When senior Caitlin Weaver was little kid, she attended a high school production of “Sweeney Todd: The Demon Barber of Fleet Street.” Her father was the technical director of the production, and from that point on “Sweeney Todd” quickly became one of her favorite musicals growing up.

Now Towson’s theater department has brought the musical to the Center for the Arts Mainstage Theatre from April 23 to May 2, and Weaver is starring in the musical as Mrs. Lovett.

Adrilenzo Cassoma/ The Towerlight
Adrilenzo Cassoma/ The Towerlight

According to the director of the musical and associate professor Stephen Nunns, this classic musical is “based on this sort of apocryphal story about a barber in the 1800s who murdered people.”

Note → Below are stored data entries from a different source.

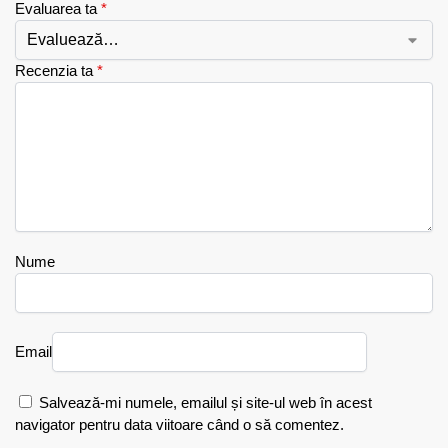
Evaluarea ta
*
Recenzia ta
*
Nume
Email
Salvează-mi numele, emailul și site-ul web în acest
navigator pentru data viitoare când o să comentez.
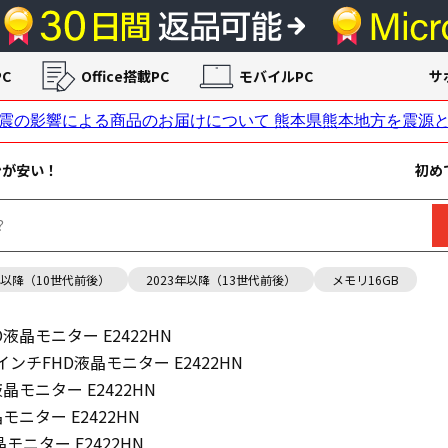
C
Office搭載PC
モバイルPC
サ
ンが安い！
初め
年以降（10世代前後）
2023年以降（13世代前後）
メモリ16GB
HD液晶モニター E2422HN
.8インチFHD液晶モニター E2422HN
D液晶モニター E2422HN
晶モニター E2422HN
晶モニター E2422HN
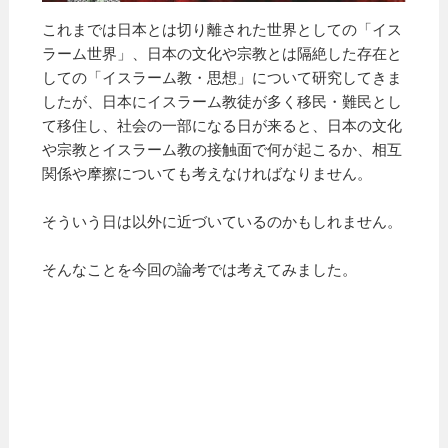
これまでは日本とは切り離された世界としての「イス
ラーム世界」、日本の文化や宗教とは隔絶した存在と
しての「イスラーム教・思想」について研究してきま
したが、日本にイスラーム教徒が多く移民・難民とし
て移住し、社会の一部になる日が来ると、日本の文化
や宗教とイスラーム教の接触面で何が起こるか、相互
関係や摩擦についても考えなければなりません。
そういう日は以外に近づいているのかもしれません。
そんなことを今回の論考では考えてみました。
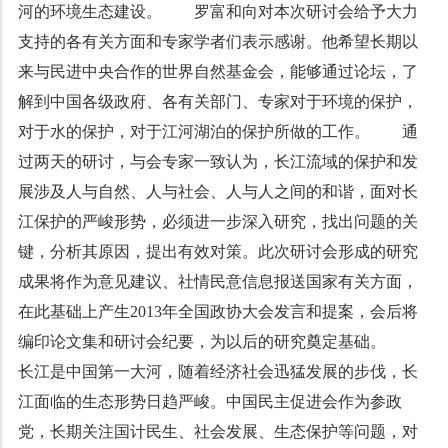
河的环境生态建设。 罗富和向对本次研讨会给予大力
支持的各有关方面和专家学者们表示感谢。他希望长期以
来与民进中央合作的世界自然基金会，能够通过论坛，了
解到中国各级政府、各有关部门、专家对于环境的保护，
对于水的保护，对于江河湖泊的保护所做的工作。 通
过两天的研讨，与会专家一致认为，长江流域的保护和发
展涉及人与自然、人与社会、人与人之间的和谐，面对长
江保护的严峻形势，必须进一步深入研究，找出问题的关
键，分析其原因，提出有效对策。此次研讨会形成的研究
成果将作为意见建议、社情民意信息报送国家有关方面，
在此基础上产生2013年全国政协大会发言和提案，会后将
编印论文集和研讨会纪要，为以后的研究奠定基础。
长江是中国第一大河，随着经济社会迅猛发展的步伐，长
江面临的生态形势日趋严峻。中国民主促进会作为参政
党，长期关注国计民生、社会发展、生态保护等问题，对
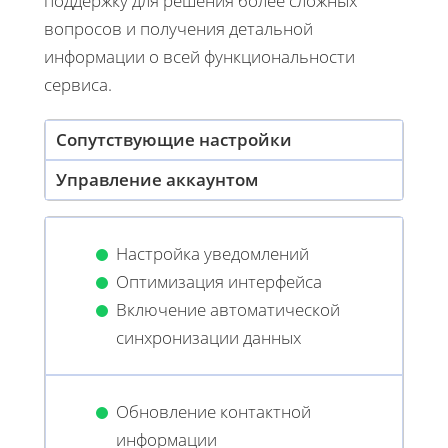
поддержку для решения более сложных
вопросов и получения детальной
информации о всей функциональности
сервиса.
Сопутствующие настройки
Управление аккаунтом
Настройка уведомлений
Оптимизация интерфейса
Включение автоматической
синхронизации данных
Обновление контактной
информации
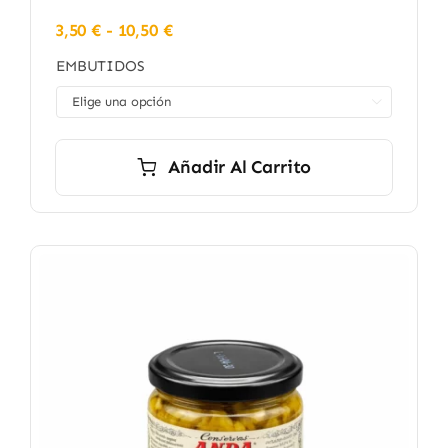
Rango
3,50
€
-
10,50
€
de
EMBUTIDOS
precios:
desde

3,50 €
hasta
10,50 €
Añadir Al Carrito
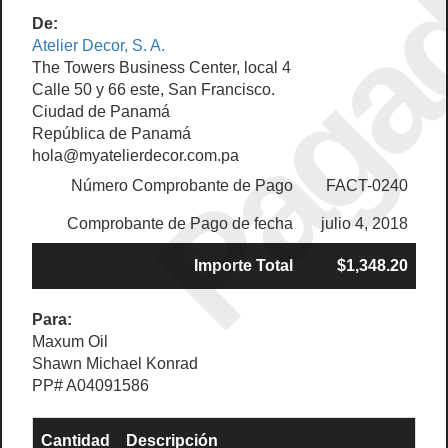
Paga
De:
Atelier Decor, S. A.
The Towers Business Center, local 4
Calle 50 y 66 este, San Francisco.
Ciudad de Panamá
República de Panamá
hola@myatelierdecor.com.pa
Número Comprobante de Pago
FACT-0240
Comprobante de Pago de fecha
julio 4, 2018
Importe Total
$1,348.20
Para:
Maxum Oil
Shawn Michael Konrad
PP# A04091586
Cantidad
Descripción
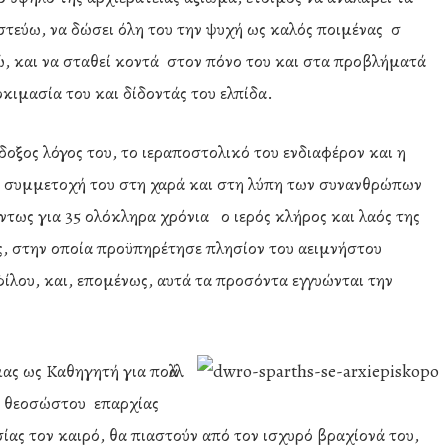
στεύω, να δώσει όλη του την ψυχή ως καλός ποιμένας σ
ώ, και να σταθεί κοντά στον πόνο του και στα προβλήματά
οκιμασία του και δίδοντάς του ελπίδα.
δοξος λόγος του, το ιεραποστολικό του ενδιαφέρον και η
 συμμετοχή του στη χαρά και στη λύπη των συνανθρώπων
ντως για 35 ολόκληρα χρόνια ο ιερός κλήρος και λαός της
 στην οποία προϋπηρέτησε πλησίον του αειμνήστου
λου, και, επομένως, αυτά τα προσόντα εγγυώνται την
μα
ς ως Καθηγητή για πολλά
της θεοσώστου επαρχίας
σίας τον καιρό, θα πιαστούν από τον ισχυρό βραχίονά του,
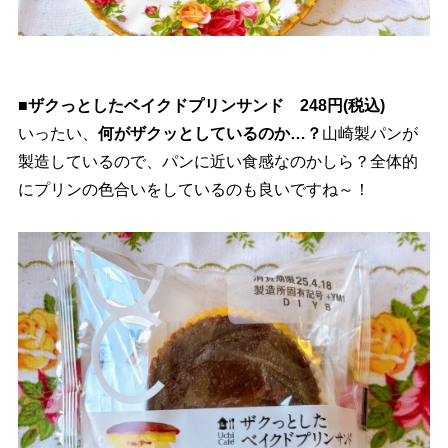
■ザクっとしたベイクドプリンサンド 248円(税込)
いったい、
何がザクッとしているのか…？
山崎製パンが
製造しているので、パンに近い食感なのかしら？全体的
にプリンの色合いをしているのも良いですね～！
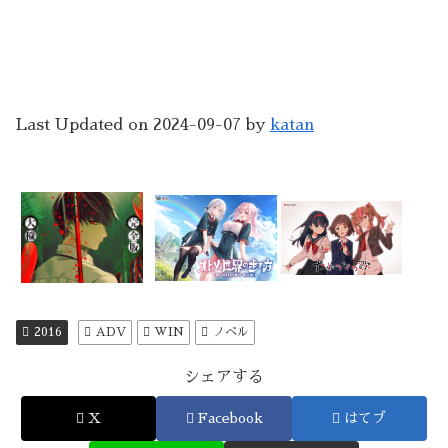
Last Updated on 2024-09-07 by
katan
2016
ADV
WIN
ノベル
シェアする
X
Facebook
はてブ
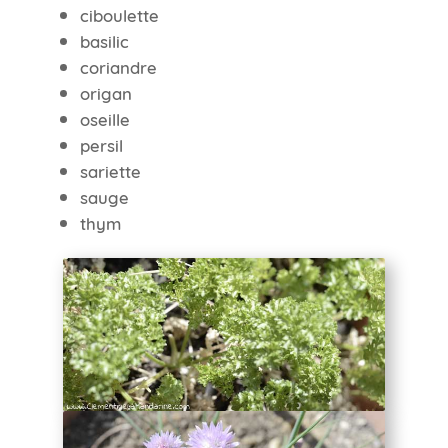
ciboulette
basilic
coriandre
origan
oseille
persil
sariette
sauge
thym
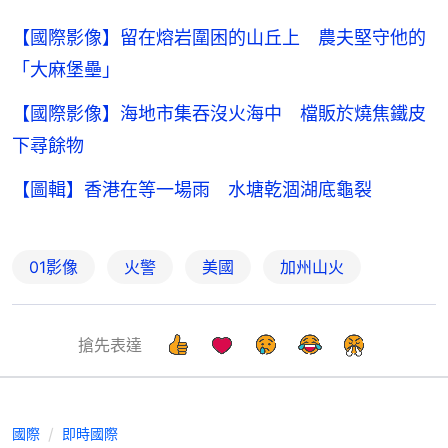
【國際影像】留在熔岩圍困的山丘上 農夫堅守他的
「大麻堡壘」
【國際影像】海地市集吞沒火海中 檔販於燒焦鐵皮
下尋餘物
【圖輯】香港在等一場雨 水塘乾涸湖底龜裂
01影像
火警
美國
加州山火
搶先表達
國際
即時國際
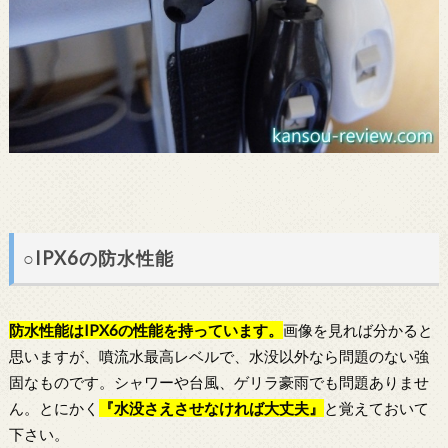
○IPX6の防水性能
防水性能はIPX6の性能を持っています。
画像を見れば分かると
思いますが、噴流水最高レベルで、水没以外なら問題のない強
固なものです。シャワーや台風、ゲリラ豪雨でも問題ありませ
ん。とにかく
『水没さえさせなければ大丈夫』
と覚えておいて
下さい。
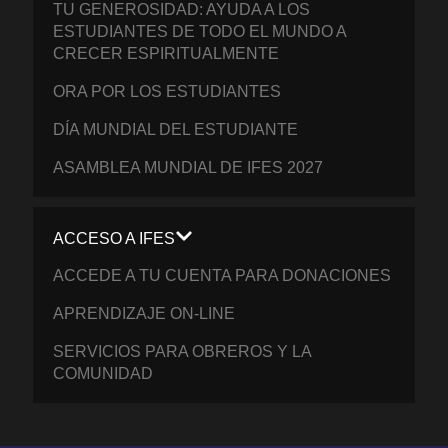
TU GENEROSIDAD: AYUDA A LOS
ESTUDIANTES DE TODO EL MUNDO A
CRECER ESPIRITUALMENTE
ORA POR LOS ESTUDIANTES
DÍA MUNDIAL DEL ESTUDIANTE
ASAMBLEA MUNDIAL DE IFES 2027
ACCESO A IFES
ACCEDE A TU CUENTA PARA DONACIONES
APRENDIZAJE ON-LINE
SERVICIOS PARA OBREROS Y LA
COMUNIDAD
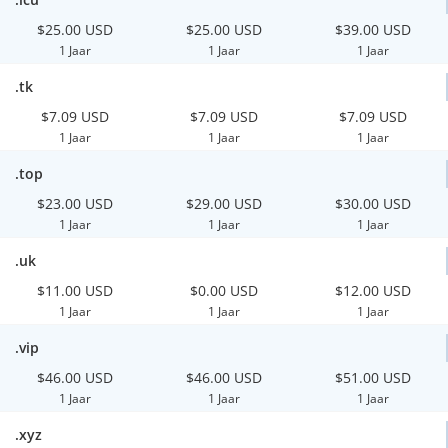
$25.00 USD
$25.00 USD
$39.00 USD
1 Jaar
1 Jaar
1 Jaar
.tk
$7.09 USD
$7.09 USD
$7.09 USD
1 Jaar
1 Jaar
1 Jaar
.top
$23.00 USD
$29.00 USD
$30.00 USD
1 Jaar
1 Jaar
1 Jaar
.uk
$11.00 USD
$0.00 USD
$12.00 USD
1 Jaar
1 Jaar
1 Jaar
.vip
$46.00 USD
$46.00 USD
$51.00 USD
1 Jaar
1 Jaar
1 Jaar
.xyz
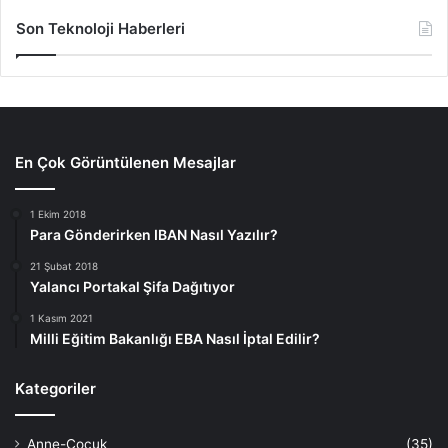
Son Teknoloji Haberleri
En Çok Görüntülenen Mesajlar
1 Ekim 2018
Para Gönderirken IBAN Nasıl Yazılır?
21 Şubat 2018
Yalancı Portakal Şifa Dağıtıyor
1 Kasım 2021
Milli Eğitim Bakanlığı EBA Nasıl İptal Edilir?
Kategoriler
Anne-Çocuk
(35)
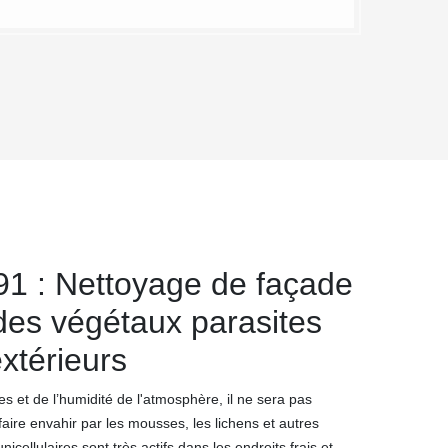
1 : Nettoyage de façade
 des végétaux parasites
xtérieurs
s et de l’humidité de l'atmosphère, il ne sera pas
aire envahir par les mousses, les lichens et autres
icellulaires sont très actifs dans les endroits frais et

After its opening on Broadway in 1979, the musical by Stephen Sondheim and Hugh Wheeler spread internationally. It became even more popular after the 2007 film adaptation directed by Tim Burton and starring Johnny Depp.

Just as the film adaptation brought its own flair to the piece, Towson’s stage production is no different. First-time musical director Nunns said that because he ran the graduate program in the theater department and has a background in experimental theater, he was able to find more of a connection to musical theater than he thought he would.

“I’m more interested in the formal elements like accents and how fast something needs to be said,” Nunns said. “That’s more interesting for me.”

Nunns also collaborated with music professor Philip Collister for the show.

“Since I didn’t have a lot of experience in working with musicals I thought it would be helpful to have someone who knows what is going on,” Nunns said.

Together Nunns and Collister sought after different skills in the actors who auditioned.

“They had to sing pretty well, it’s very hard music,” Nunns said. “Both Philip and I kind of did the audition together. I was concentrating on the theatrical acting elements and Philip was ideating what their voices sound like.”

When casting was completed last semester, some the actors decided to get a jump on the rehearsal process right away.

“This is a beast of a musical in every aspect of the word,” acting major Matthew Acquard, who plays Judge Turpin, said. “There is no way we could’ve done this musical if we had only spent a few months per say.”

These early rehearsals were primarily vocal rehearsals set up by Collister to prepare James Ruth for the lead role of Sweeney Todd.

“He was getting private tutorials with Philip because it’s really hard to sing, so he started working and some other people that far back,” Nunns said.

Adrilenzo Cassoma/ The Towerlight
Adrilenzo Cassoma/ The Towerlight

Acquard said that Sondheim’s well-written songs and dialogue made it easier for the actors to tap into the emotions of the show and their characters.

“As actors it is our job to take the given circumstances that we are given and to feel really how that emotions arrives within you,” Ruth said.

Although though there is a darker mood to the show, the actors have embraced this side of the performance.

“The gore made sense, it never creeped me out,” Weaver said. “You kind of brace yourself and know what you are getting yourself into.”

As a result of the extensive preparation for the show, both actors and the director said that they felt an internal change in themselves, and Nunn said that he learned patience and discipline.

“Mostly I learned that I am capable of doing Sondheim and that I was something I was terrified of,” Weaver said. “I didn’t think I could do his music because he is incredibly complicated and I always loved his music but I thought ‘I can actually do this’.”

In the end, Weaver wants audiences to take one thing away from the show.

“I want them to be thoroughly, thoroughly entertained,” she said.